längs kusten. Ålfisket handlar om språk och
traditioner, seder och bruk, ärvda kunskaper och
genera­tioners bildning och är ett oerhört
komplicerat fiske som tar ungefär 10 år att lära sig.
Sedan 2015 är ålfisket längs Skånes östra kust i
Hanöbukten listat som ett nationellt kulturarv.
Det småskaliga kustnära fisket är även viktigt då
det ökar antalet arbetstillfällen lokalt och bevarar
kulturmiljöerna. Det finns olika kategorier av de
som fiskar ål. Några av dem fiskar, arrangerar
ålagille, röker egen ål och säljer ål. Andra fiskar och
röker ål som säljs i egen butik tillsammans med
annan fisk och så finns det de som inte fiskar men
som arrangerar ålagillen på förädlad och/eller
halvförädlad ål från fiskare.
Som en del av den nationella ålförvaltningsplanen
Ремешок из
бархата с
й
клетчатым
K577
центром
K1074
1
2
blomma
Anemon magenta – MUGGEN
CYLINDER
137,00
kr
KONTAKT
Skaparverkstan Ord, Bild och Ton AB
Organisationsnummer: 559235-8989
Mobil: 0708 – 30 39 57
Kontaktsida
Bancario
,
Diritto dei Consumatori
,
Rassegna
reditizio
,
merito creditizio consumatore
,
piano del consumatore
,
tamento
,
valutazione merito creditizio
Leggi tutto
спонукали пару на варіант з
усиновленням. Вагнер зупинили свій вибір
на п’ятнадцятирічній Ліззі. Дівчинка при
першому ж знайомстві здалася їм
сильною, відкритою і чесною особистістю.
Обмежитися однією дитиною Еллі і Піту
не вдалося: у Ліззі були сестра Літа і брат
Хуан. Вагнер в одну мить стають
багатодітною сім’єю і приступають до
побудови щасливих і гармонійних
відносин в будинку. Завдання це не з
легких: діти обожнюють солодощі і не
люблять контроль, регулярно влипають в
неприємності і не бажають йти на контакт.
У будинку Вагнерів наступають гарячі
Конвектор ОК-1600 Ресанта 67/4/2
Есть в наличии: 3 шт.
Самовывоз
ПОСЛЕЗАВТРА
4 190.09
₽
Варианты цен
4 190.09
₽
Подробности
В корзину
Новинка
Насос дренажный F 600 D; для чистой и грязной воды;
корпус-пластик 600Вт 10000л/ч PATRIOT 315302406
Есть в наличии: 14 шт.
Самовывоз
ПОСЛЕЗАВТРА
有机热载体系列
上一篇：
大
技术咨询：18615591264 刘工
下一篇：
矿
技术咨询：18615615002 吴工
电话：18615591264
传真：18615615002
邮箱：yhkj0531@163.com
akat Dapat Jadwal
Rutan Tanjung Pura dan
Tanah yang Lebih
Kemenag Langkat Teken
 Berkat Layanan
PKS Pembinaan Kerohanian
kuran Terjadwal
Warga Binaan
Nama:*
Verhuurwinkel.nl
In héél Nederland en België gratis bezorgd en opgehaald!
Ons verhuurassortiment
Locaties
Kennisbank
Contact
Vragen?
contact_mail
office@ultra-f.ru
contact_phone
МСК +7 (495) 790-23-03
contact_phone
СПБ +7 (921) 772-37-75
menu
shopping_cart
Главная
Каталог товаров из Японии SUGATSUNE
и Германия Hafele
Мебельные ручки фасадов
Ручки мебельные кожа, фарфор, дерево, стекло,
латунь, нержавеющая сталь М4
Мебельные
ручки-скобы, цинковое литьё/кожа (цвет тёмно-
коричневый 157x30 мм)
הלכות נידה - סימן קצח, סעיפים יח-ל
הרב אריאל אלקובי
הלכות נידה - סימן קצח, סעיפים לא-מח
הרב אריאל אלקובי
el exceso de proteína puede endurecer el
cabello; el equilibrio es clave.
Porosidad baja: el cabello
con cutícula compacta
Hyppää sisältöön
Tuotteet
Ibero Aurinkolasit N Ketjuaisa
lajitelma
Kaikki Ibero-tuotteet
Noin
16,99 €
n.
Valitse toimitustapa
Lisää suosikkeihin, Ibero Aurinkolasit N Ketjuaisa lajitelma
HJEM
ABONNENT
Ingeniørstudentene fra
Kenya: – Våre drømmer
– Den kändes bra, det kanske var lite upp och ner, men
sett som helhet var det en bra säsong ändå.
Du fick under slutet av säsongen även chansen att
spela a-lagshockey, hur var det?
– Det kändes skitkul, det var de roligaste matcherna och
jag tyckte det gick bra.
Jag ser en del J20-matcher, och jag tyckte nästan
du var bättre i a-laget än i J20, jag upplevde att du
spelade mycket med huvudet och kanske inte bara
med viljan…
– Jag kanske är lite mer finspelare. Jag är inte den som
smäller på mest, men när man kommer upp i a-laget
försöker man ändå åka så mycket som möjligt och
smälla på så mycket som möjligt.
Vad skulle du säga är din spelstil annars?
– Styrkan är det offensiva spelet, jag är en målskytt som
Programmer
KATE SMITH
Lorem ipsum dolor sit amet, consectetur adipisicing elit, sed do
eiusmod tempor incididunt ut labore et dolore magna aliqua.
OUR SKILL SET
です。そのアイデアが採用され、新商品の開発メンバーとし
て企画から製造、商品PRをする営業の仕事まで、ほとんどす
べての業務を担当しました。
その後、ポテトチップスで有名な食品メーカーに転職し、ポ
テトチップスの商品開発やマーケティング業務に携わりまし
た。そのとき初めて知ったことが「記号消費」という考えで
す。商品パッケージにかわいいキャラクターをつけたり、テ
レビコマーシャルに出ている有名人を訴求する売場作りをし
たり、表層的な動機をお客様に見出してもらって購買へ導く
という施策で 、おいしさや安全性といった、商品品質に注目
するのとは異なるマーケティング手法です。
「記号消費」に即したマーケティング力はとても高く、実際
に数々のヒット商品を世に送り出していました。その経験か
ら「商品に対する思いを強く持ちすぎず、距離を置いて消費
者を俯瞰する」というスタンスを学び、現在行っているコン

■ What is needed: Above are the entries; count how many of their lines contain the word "記号消費" and give only that number.

■ Exercise result: 2